La violenza ha più forme, ma ha ottime doti mimetiche e si nasconde bene. Certo, parlarne come se fosse un'entità può far pensare che chi la attua sia una vittima. Il che, da un diverso punto di vista, è vero. Ma procediamo con ordine.
La violenza è una reazione aggressiva. L'aggressività serve a difendersi, e la parola 'serve' può anche essere sostituita con 'è utile', perché l'aggressività è utile quando veniamo attaccati.
Chi è violento, dunque, sta mettendo in atto un comportamento aggressivo. Possiamo chiederci perché lo sta facendo, e come si riconosce un comportamento aggressivo. Per quanto sembrino domande banali, non lo sono.
Iniziamo dal perché: In genere chi aggredisce ha paura, si sente attaccato, dunque chi sta mettendo in atto un comportamento aggressivo è spaventato. Il problema è che non sempre la minaccia che muove l'altro è facilmente riconoscibile; alle volte è addirittura 'spostata', cioè può capitare che una persona aggredisca qualcuno che non centra nulla con la fonte di pericolo che lo anima, ed ecco la classica violenza. Quella che si svela come aggressione immotivata.

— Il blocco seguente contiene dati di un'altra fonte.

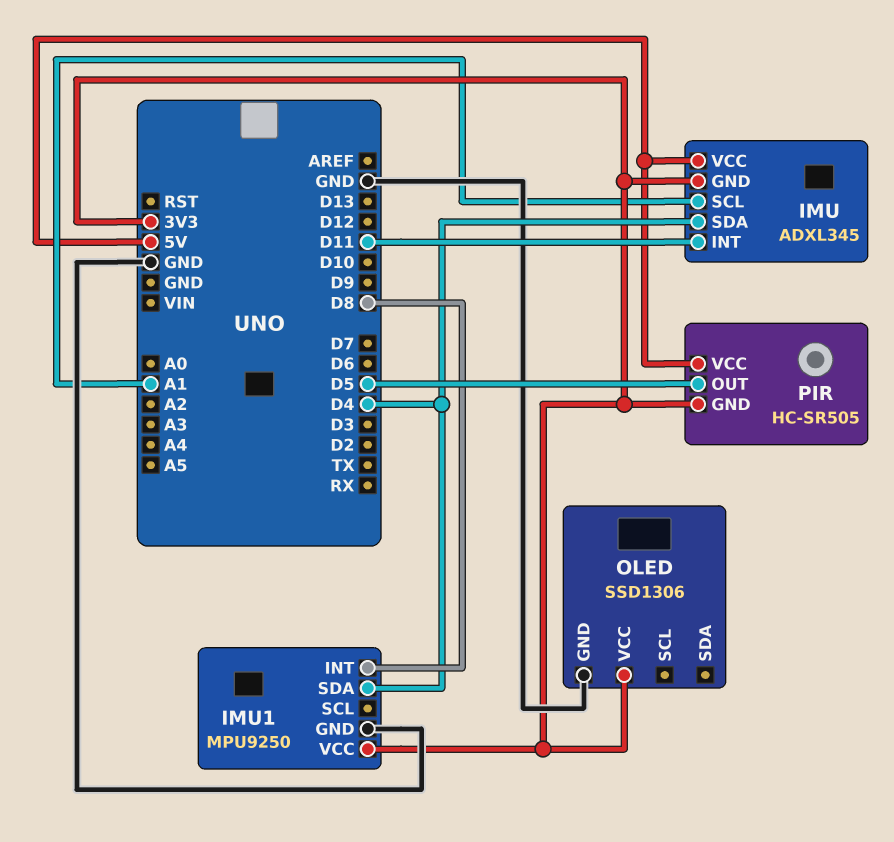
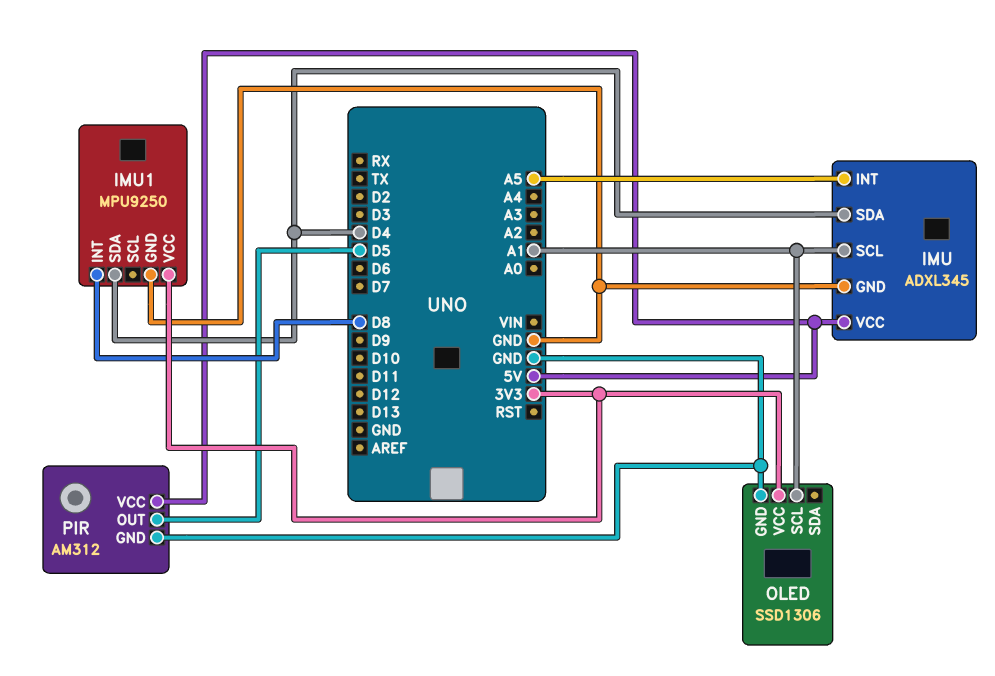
IMU pin GND: 3V3 -> GND
IMU pin INT: D11 -> A5
OLED pin SCL: none -> A1
PIR: HC-SR505 -> AM312
PIR pin GND: 3V3 -> GND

Veniamo ora al come riconoscerla: essere violenti non significa solo picchiare, o solo insultare. Le forme di violenza peggiori, purtroppo, si verificano nelle relazioni importanti, ovvero in famiglia. Oggi se ne parla molto e forse l'idea che la famiglia sia talora il primo contenitore di violenza inizia a farsi strada nell'opinione delle persone, per quante resistenze, compresibilmente, vi siano. C'è una forma di violenza sfumata, non facilmente riconoscibile, che non si mostra con lividi od insulti, ma con la sistematica limitazione della libertà dell'altro. Questo 'ingabbiare' l'altro, inteso tra due adulti, si può fare in diversi modi: standogli sempre alle costole, non lasciandogli mai spazio, o anche ritirando affetto, dialogo, considerazione, risorse (denaro quando è controllato da un solo membro della famiglia), quando l'altro non fa quello che si vuole o fa qualcosa che non si vuole faccia.
Potremmo aprire una parentesi sul perché alcune persone sottostiano a questi comportamenti (mi riferisco a relazioni tra adulti, nel caso di bambini il discorso è completamente differente), ma non è nello scopo del post ed inoltre non vorrei passare il messaggio banale che 'è colpa di chi ci sta'.

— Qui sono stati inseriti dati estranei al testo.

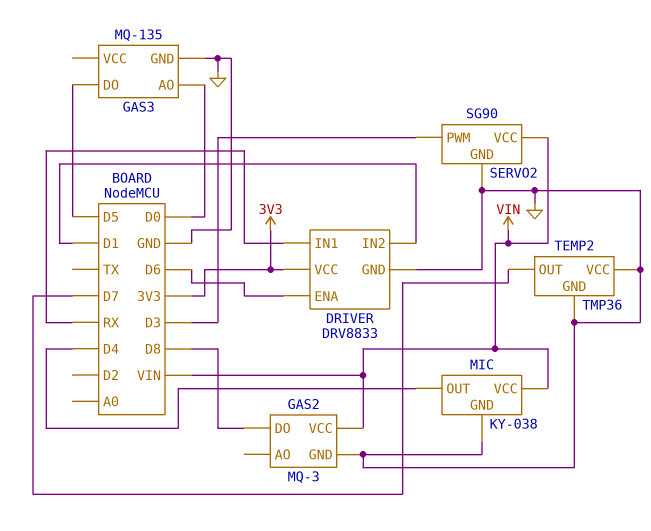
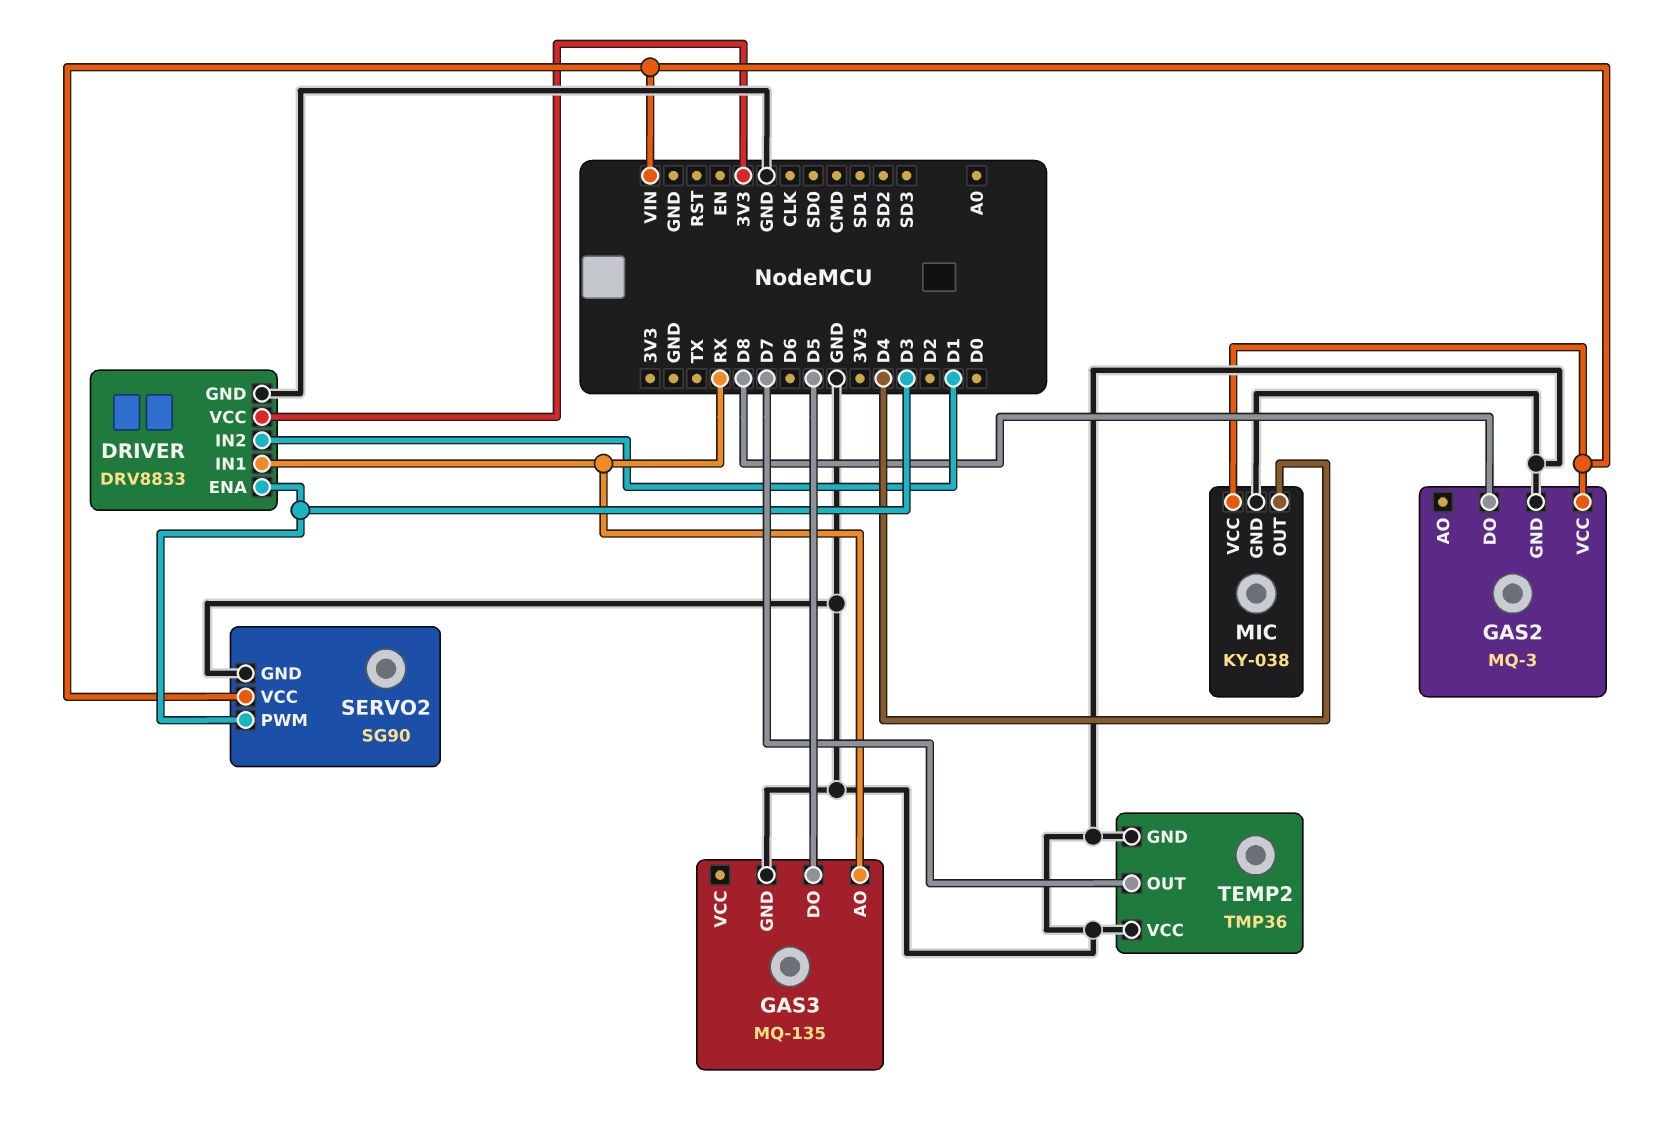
DRIVER pin ENA: D6 -> D3
GAS3 pin AO: D0 -> RX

Quello che sottolineo oggi è che questi comportamenti sono di fatto una forma di violenza, non minore, non secondaria, anzi, spesso costituiscono la premessa alla violenza fisica.
Ho accennato all'inizio che chi attua la violenza ne è, in un certo senso, vittima. E' vittima della sua incapacità di capire che cosa lo spaventa e porvi rimedio in modo efficace. Se temo che qualcuno mi abbandoni, e metto in atto comportamenti restrittivi della sua libertà per evitare che si allontani da me, significa in altre parole che continuo, qualunque cosa io faccia, ad essere insicuro, spaventato, a temere di restare da solo. In altre parole, vivo nella paura: una sofferenza.
Alla base il problema è proprio riconoscere e gestire le emozioni. Chi è violento, ha di solito appreso a reagire con aggressività ad una serie di sensazioni ed emozioni senza neanche riconoscerle e distinguerle; non riconoscendole, non mette in atto la risposta adeguata. L'unica risposta nota è l'aggressività, a prescindere dalla ragione del disagio. E' chiaro che il risultato non può essere buono, non troverà mai una 'soluzione' all'emozione negativa che sta provando, perchè la risposta comportamentale non è quella giusta. E' come ostinarsi ad aprire tutte le porte con la stessa chiave; nella gran maggioranza dei casi non si apre. Si finisce per farsi male prendendola a spallate...ed alla fine, di solito, non si apre comunque.